Simpana Reference Copy builds upon these existing features to provide even more granular data management capabilities. For instance, more organizations expect to store data with a public storage cloud provider such as Amazon Web Services (AWS) S3 or even AWS Glacier. However an organization may incur unexpected costs and lag times using a public cloud storage provider if they store data in the cloud and then need to access it again shortly after they store it there.
This puts organizations in a bind. They may have a large amount of data that they know they will likely never need and can justifiably be stored in the cloud. But they also know there is a subset of that data that may be frequently accessed, is subject to a legal hold, etc. They do not want to store that data in the cloud since they do not want to wait to retrieve it nor do they want to pay the extra fees that accessing it from the cloud incurs.
Reference Copy addresses this dilemma by offering more granular data management policies so the right data is stored on the right tier of storage. Whereas before organizations may have created policies that migrated all data over one (1) year in age from local storage to the cloud, using Reference Copy they can be more specific.
For instance, they can still instruct Simpana to send any data that is over one year old to the cloud. But now using Reference Copy, if a specific file is frequently accessed or subject to a legal hold, it should not be placed in the cloud. Or if it needs to be placed in the cloud to meet some external compliance requirement, a copy of the data should be retained on local storage. This will provide for fast search and retrieval to satisfy internal organizational requirements but then once the file is no longer accessed or the legal hold expires, it can be deleted from local storage since a copy of the data already exists in the cloud.

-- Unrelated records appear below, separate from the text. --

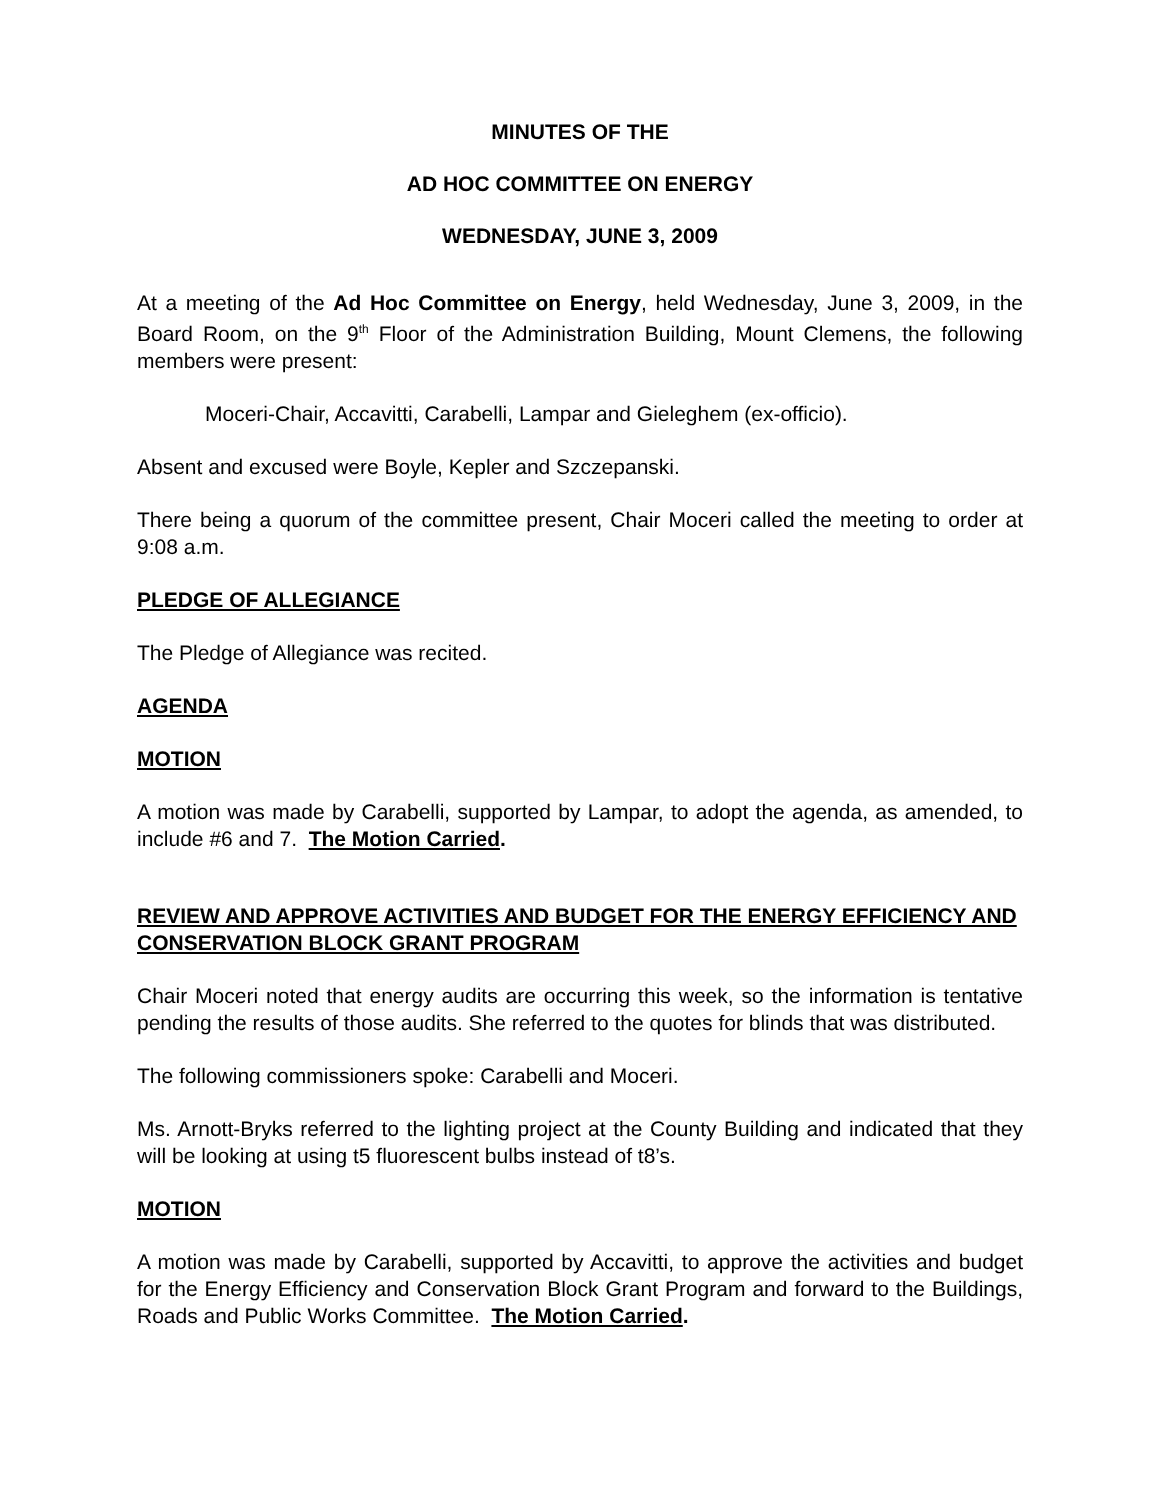MINUTES OF THE
AD HOC COMMITTEE ON ENERGY
WEDNESDAY, JUNE 3, 2009
At a meeting of the Ad Hoc Committee on Energy, held Wednesday, June 3, 2009, in the Board Room, on the 9<sup>th</sup> Floor of the Administration Building, Mount Clemens, the following members were present:
Moceri-Chair, Accavitti, Carabelli, Lampar and Gieleghem (ex-officio).
Absent and excused were Boyle, Kepler and Szczepanski.
There being a quorum of the committee present, Chair Moceri called the meeting to order at 9:08 a.m.
PLEDGE OF ALLEGIANCE
The Pledge of Allegiance was recited.
AGENDA
MOTION
A motion was made by Carabelli, supported by Lampar, to adopt the agenda, as amended, to include #6 and 7. The Motion Carried.
REVIEW AND APPROVE ACTIVITIES AND BUDGET FOR THE ENERGY EFFICIENCY AND CONSERVATION BLOCK GRANT PROGRAM
Chair Moceri noted that energy audits are occurring this week, so the information is tentative pending the results of those audits. She referred to the quotes for blinds that was distributed.
The following commissioners spoke: Carabelli and Moceri.
Ms. Arnott-Bryks referred to the lighting project at the County Building and indicated that they will be looking at using t5 fluorescent bulbs instead of t8’s.
MOTION
A motion was made by Carabelli, supported by Accavitti, to approve the activities and budget for the Energy Efficiency and Conservation Block Grant Program and forward to the Buildings, Roads and Public Works Committee. The Motion Carried.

This example is probably just one of a countless number of ways that companies can practically leverage Reference Copy to capitalize on the metadata already contained in the Simpana ContentStore. In so doing they can lower their storage costs while still meeting internal user expectations or satisfying external compliance mandates.
Yet putting Simpana Reference Copy in place to realize these near-term benefits also serves a longer term purpose as well. As companies look to fully mine and understand the value of the data they have under management, they will have a head start on their competitors in this respect: they will already have in place an infrastructure with data that is accessible and ready for use by tomorrow’s rapidly maturing data analytics tools.